Aunque seguramente estas fiestas usted y su familia van a comer jamón ibérico en varios ágapes, existe la posibilidad de que no se vayan a terminar toda la pata, o que incluso haya comprado o le hayan regalado más de una. Si esto llega a ocurrir entonces es cuando llegan las dudas sobre cómo conservar ese jamón para seguir disfrutándolo durante los meses siguientes a la fiestas navideñas. En este artículo le vamos a dar algunos consejos para conservar el jamón en perfecto estado tanto si ya está empezado como si no. Aunque antes de nada vamos a adelantarle lo importante y más básico para todos los casos: la mejor forma de conservar el jamón es comiéndolo.

Si el jamón está entero

En el caso que se trate de una pata de jamón que no se ha empezado y por tanto está entera, su conservación es más sencilla que el de un jamón que sí ya se ha empezado a consumir. En este caso el jamón aguantará perfectamente en su envase original durante 2 o 3 meses, esos sí, debe procurar conservarlo en un lugar fresco, seco, con temperatura constante y alejado de la luz solar. Esas son las condiciones de humedad y temperatura que se usan para su curación, así que lo que debe intentar hacer es conservarlo en un ambiente lo más parecido posible -con las limitaciones propias que tendrá en su vivienda- a como salió la pieza de la sala de curado. Las estancias de la casa donde mejor se dan esas condiciones son aquellas donde no hay calefacción ni cambios de temperatura bruscos, como el lavadero o la despensa. Si dispone de sótano o de garaje particular subterráneo con buena ventilación y sin olores fuertes, esas serán las mejores estancias donde colocar el jamón. En el caso de que en la habitación donde vaya a colocarlo haya mucha luz cubra el jamón con un trapo de algodón limpio y seco.

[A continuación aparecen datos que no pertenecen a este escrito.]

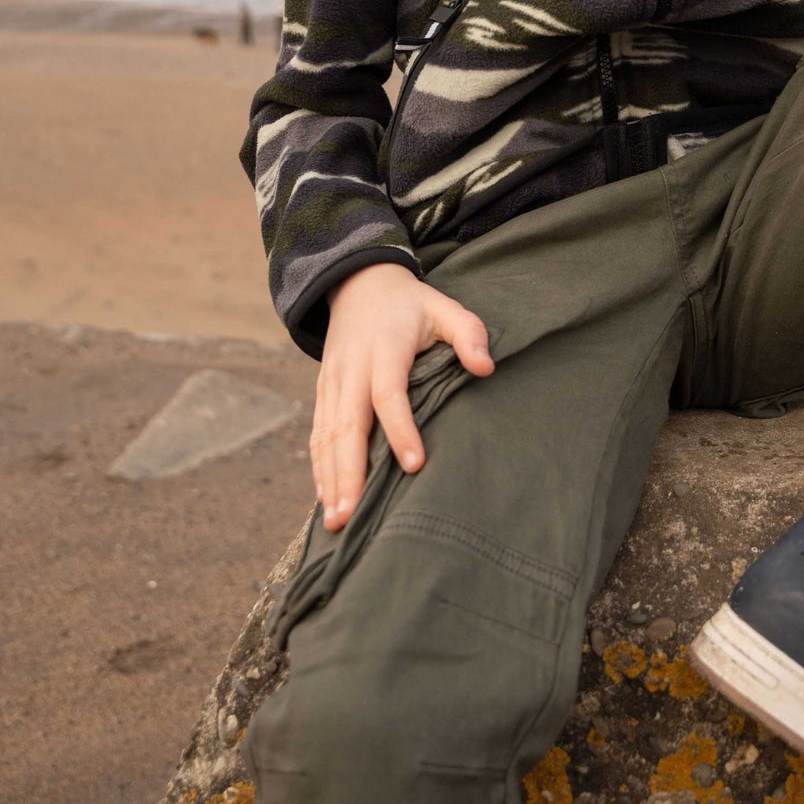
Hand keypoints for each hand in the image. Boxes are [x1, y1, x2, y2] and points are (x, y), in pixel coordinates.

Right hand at [310, 261, 493, 532]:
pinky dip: (318, 468)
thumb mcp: (444, 307)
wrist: (359, 283)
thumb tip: (485, 368)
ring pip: (327, 435)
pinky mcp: (323, 392)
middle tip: (351, 513)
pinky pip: (318, 434)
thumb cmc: (411, 304)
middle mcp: (351, 369)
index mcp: (384, 348)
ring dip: (330, 478)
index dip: (400, 430)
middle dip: (349, 470)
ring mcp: (332, 382)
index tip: (415, 465)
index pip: (388, 394)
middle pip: (347, 424)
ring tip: (336, 519)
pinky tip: (325, 500)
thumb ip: (468, 333)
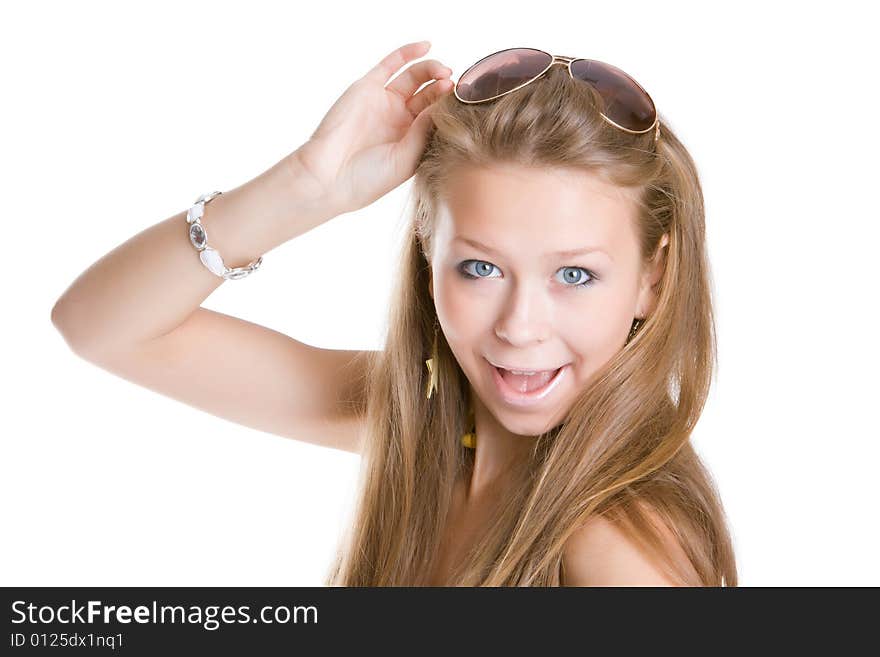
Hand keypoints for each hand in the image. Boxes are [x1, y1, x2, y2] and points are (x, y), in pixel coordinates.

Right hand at [290, 40, 453, 215]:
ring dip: (431, 69)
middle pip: (428, 93)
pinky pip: (390, 65)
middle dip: (444, 86)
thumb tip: (441, 105)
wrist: (330, 177)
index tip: (465, 100)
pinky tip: (426, 46)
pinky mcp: (367, 88)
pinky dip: (408, 53)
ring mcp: (383, 102)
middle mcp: (399, 119)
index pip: (437, 115)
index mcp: (412, 140)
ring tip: (444, 71)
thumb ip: (424, 131)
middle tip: (454, 84)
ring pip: (413, 77)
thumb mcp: (406, 159)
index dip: (450, 105)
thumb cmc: (368, 179)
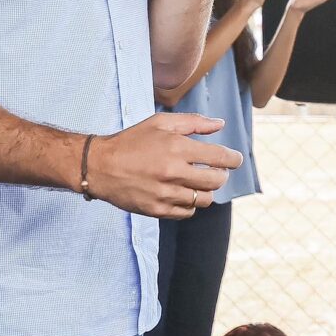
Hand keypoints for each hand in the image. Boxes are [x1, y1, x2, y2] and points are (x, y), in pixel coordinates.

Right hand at [85, 111, 240, 217]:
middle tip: (216, 171)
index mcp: (178, 148)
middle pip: (217, 181)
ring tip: (197, 182)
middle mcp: (174, 172)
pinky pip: (187, 212)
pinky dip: (190, 204)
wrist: (100, 166)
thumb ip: (194, 122)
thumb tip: (220, 124)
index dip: (234, 159)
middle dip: (221, 175)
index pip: (220, 157)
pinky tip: (182, 193)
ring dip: (206, 191)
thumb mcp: (161, 123)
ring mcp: (165, 194)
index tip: (235, 160)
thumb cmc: (132, 141)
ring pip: (204, 199)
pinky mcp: (157, 210)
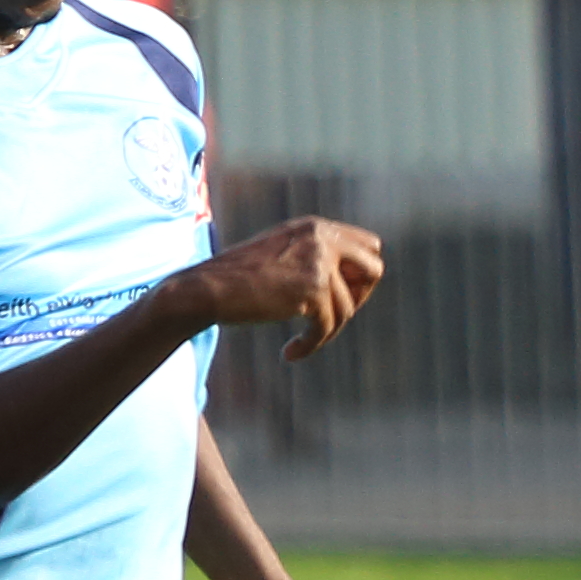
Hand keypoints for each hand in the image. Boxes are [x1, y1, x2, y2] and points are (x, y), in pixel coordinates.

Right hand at [176, 217, 383, 361]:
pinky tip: (290, 353)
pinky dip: (311, 345)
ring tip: (302, 340)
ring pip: (347, 308)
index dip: (361, 276)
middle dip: (360, 299)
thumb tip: (360, 282)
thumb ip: (318, 257)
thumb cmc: (239, 278)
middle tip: (332, 318)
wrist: (205, 288)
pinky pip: (327, 327)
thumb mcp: (284, 254)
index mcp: (316, 227)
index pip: (370, 246)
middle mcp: (321, 238)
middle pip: (375, 269)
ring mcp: (318, 261)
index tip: (340, 297)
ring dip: (326, 331)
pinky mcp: (311, 289)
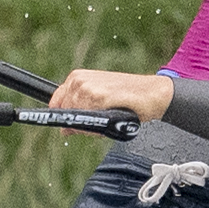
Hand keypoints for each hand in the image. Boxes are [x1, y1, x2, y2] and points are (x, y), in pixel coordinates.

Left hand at [51, 69, 174, 121]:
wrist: (152, 94)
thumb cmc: (127, 98)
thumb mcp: (99, 100)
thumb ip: (79, 111)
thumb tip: (64, 130)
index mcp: (77, 77)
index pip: (56, 103)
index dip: (65, 117)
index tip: (74, 124)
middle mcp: (78, 80)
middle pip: (64, 114)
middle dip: (79, 123)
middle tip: (101, 120)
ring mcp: (86, 88)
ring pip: (74, 120)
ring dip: (90, 127)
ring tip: (109, 118)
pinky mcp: (97, 97)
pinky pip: (86, 122)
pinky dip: (96, 128)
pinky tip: (110, 119)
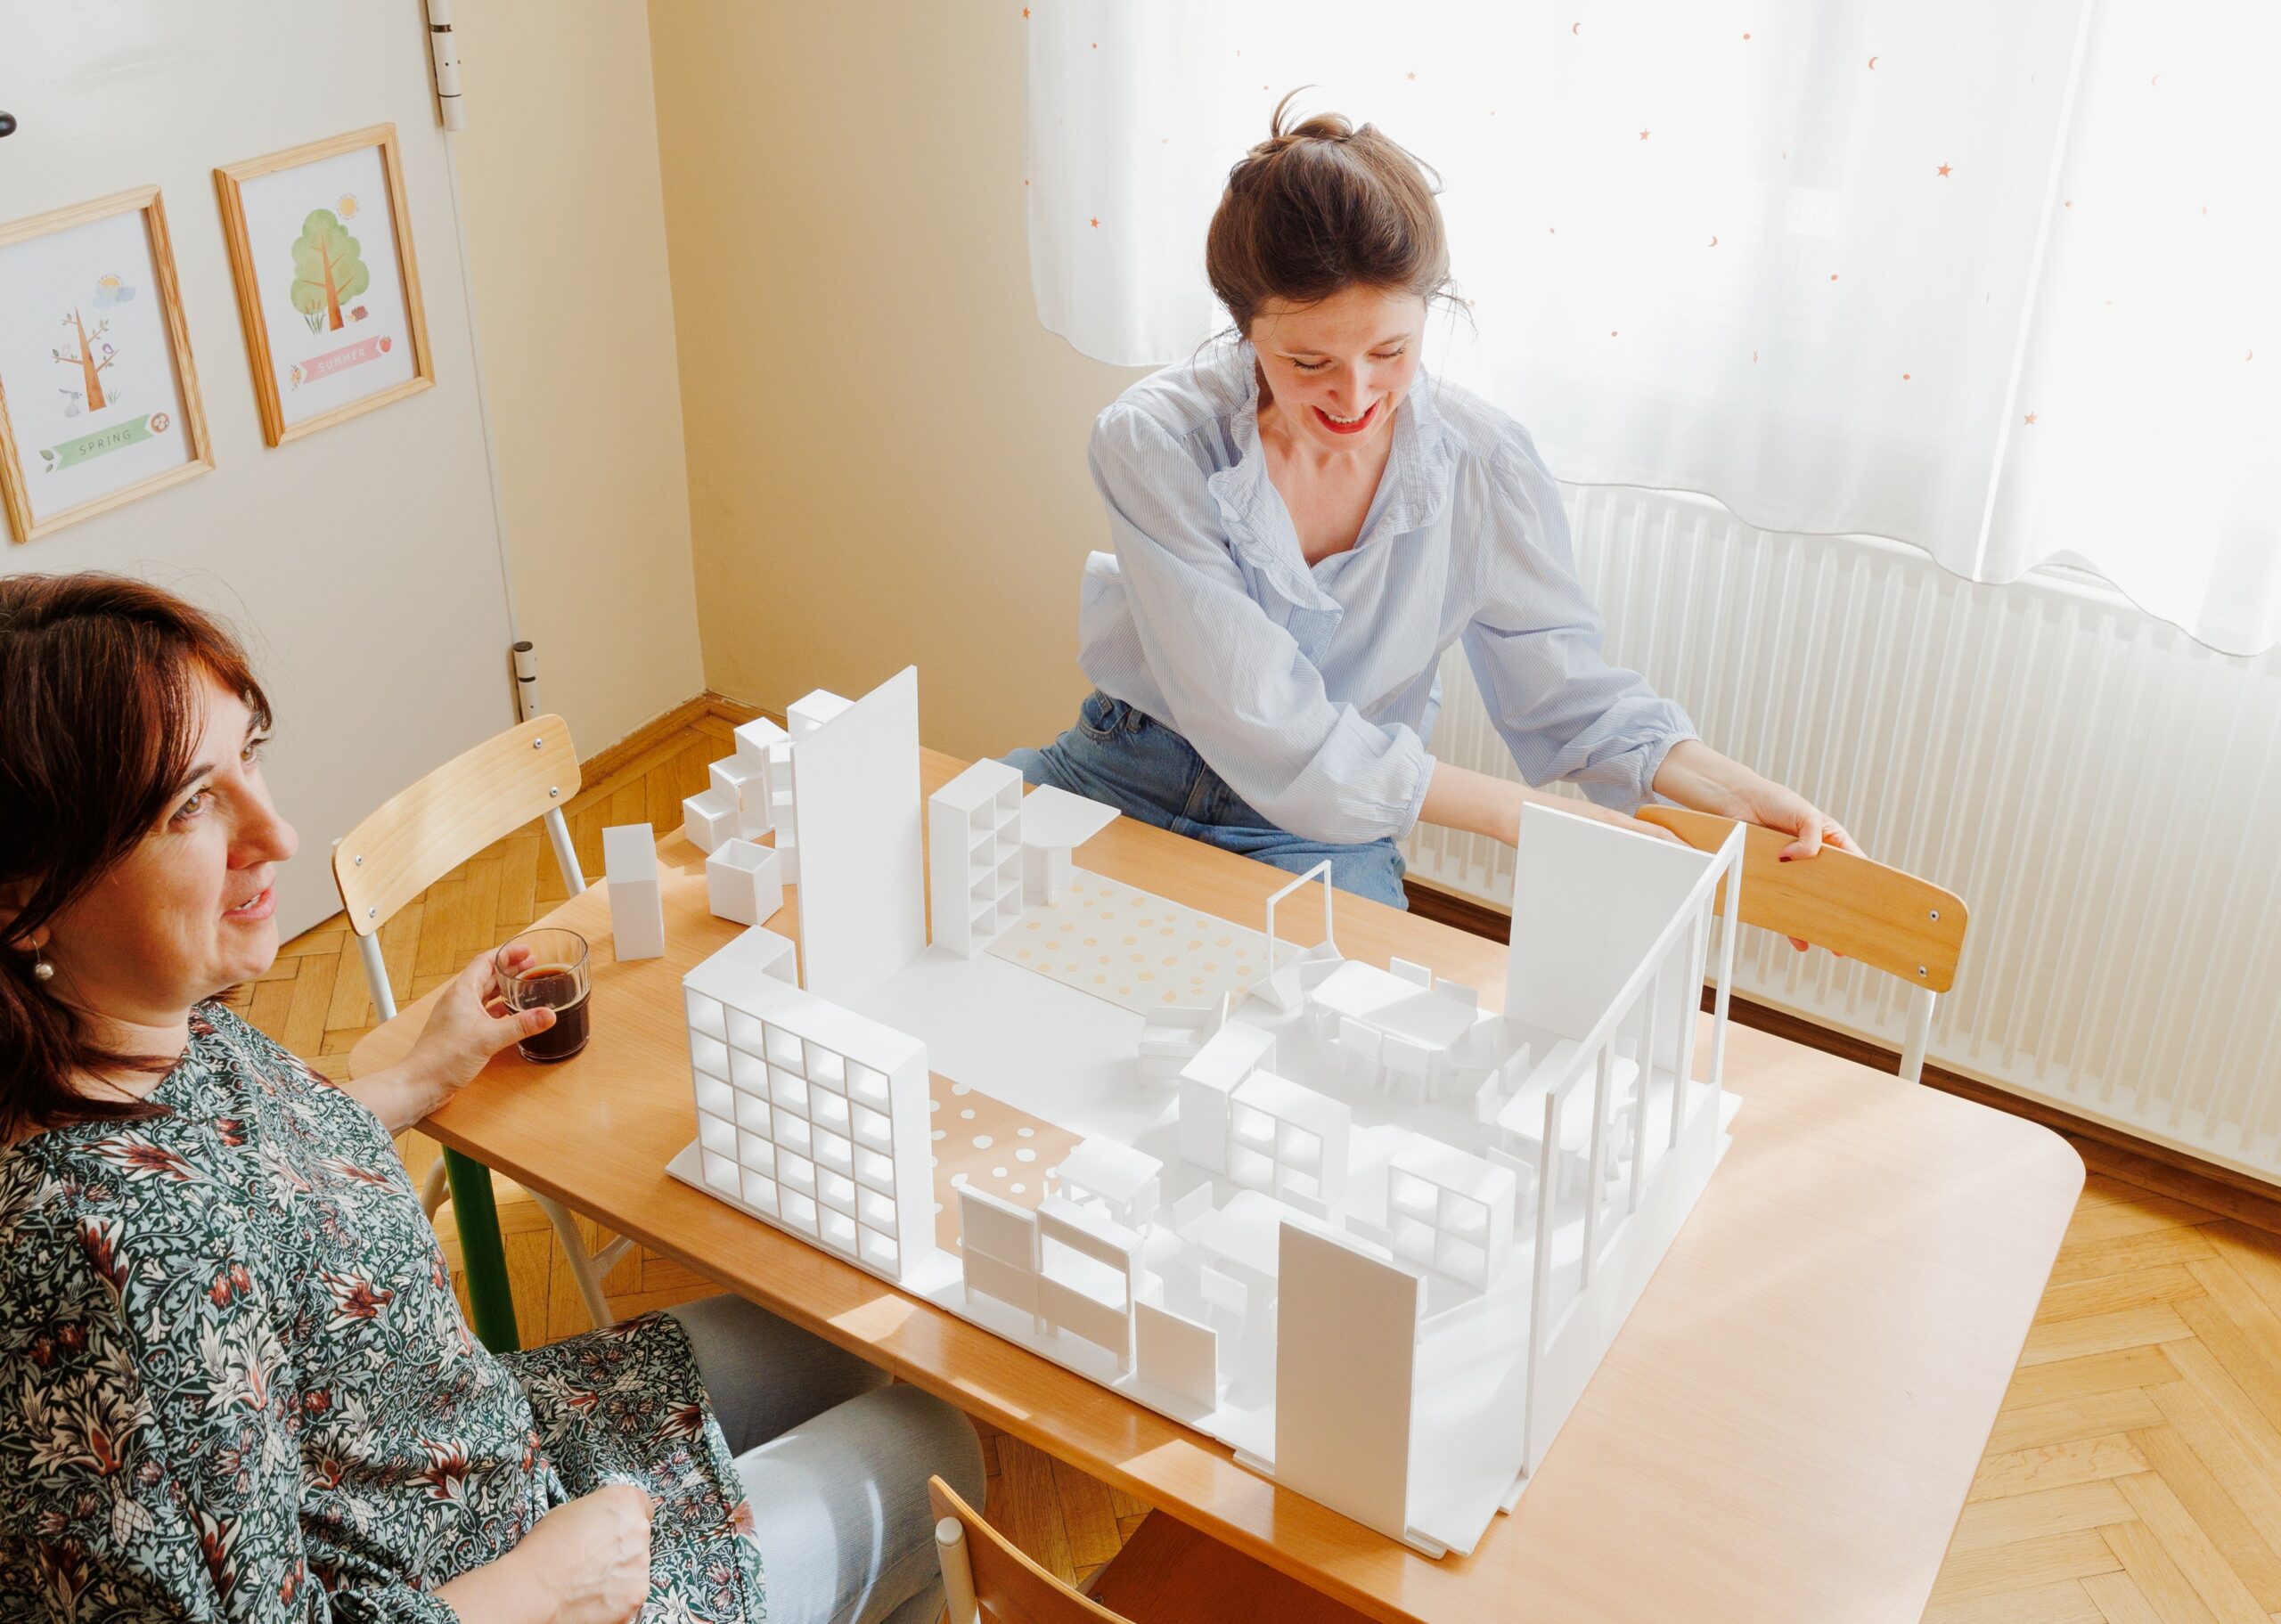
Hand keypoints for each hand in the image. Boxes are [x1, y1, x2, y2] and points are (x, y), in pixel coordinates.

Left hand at [398, 946, 555, 1115]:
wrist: (422, 1083)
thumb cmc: (444, 1057)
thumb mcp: (489, 1038)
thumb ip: (521, 1025)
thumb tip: (548, 1015)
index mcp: (462, 992)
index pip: (486, 962)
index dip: (507, 953)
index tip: (527, 950)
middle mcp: (459, 1001)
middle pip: (487, 976)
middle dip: (510, 969)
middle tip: (532, 966)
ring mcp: (459, 1017)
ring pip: (485, 995)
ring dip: (505, 989)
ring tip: (526, 986)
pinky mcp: (461, 1032)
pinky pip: (484, 1013)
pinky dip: (500, 1009)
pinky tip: (512, 1014)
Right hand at [525, 1484, 653, 1623]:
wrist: (534, 1589)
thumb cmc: (545, 1547)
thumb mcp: (570, 1512)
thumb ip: (598, 1515)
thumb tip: (601, 1525)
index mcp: (625, 1502)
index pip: (642, 1507)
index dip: (626, 1521)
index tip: (616, 1531)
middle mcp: (640, 1530)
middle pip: (638, 1540)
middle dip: (622, 1549)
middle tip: (594, 1559)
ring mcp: (641, 1565)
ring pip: (635, 1569)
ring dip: (620, 1574)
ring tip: (589, 1580)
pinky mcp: (636, 1596)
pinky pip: (630, 1594)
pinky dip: (615, 1598)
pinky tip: (592, 1597)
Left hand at [1731, 778, 1863, 951]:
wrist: (1736, 803)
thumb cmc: (1774, 801)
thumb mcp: (1803, 814)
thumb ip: (1810, 836)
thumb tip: (1794, 858)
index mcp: (1831, 842)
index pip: (1855, 867)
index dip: (1864, 888)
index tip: (1872, 908)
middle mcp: (1814, 860)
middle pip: (1834, 892)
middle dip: (1843, 915)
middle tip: (1852, 936)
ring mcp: (1792, 872)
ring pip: (1810, 903)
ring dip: (1818, 924)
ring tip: (1830, 945)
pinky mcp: (1771, 879)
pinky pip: (1784, 905)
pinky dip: (1790, 924)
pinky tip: (1799, 939)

Si el jamón ya está empezado

En el caso de tratarse de un jamón ya empezado la conservación varía un poco, ya que debe tener en cuenta el proceso de desecación que sufrirá la carne que ya se encuentra expuesta al corte. Esa parte algo seca se puede aprovechar para caldos y guisos. Igualmente y como en el caso de la pieza de jamón entera, deberá evitar situar la pieza ya empezada en lugares donde haya cambios bruscos de temperatura. Aunque el lugar natural para una pieza de jamón ya empezada es la cocina, lo debe situar en un lugar alejado de hornos, vitrocerámicas y todo tipo de fuentes de calor. No le recomendamos cubrir con aceite la zona de corte para mantenerla hidratada, ya que así lo único que conseguirá es estropear el gusto del jamón y su textura en boca. Simplemente cubra la pieza ya empezada con un trapo de algodón limpio y no elimine más grasa de la necesaria para llegar al corte: la grasa es lo que mantiene el jamón hidratado y jugoso.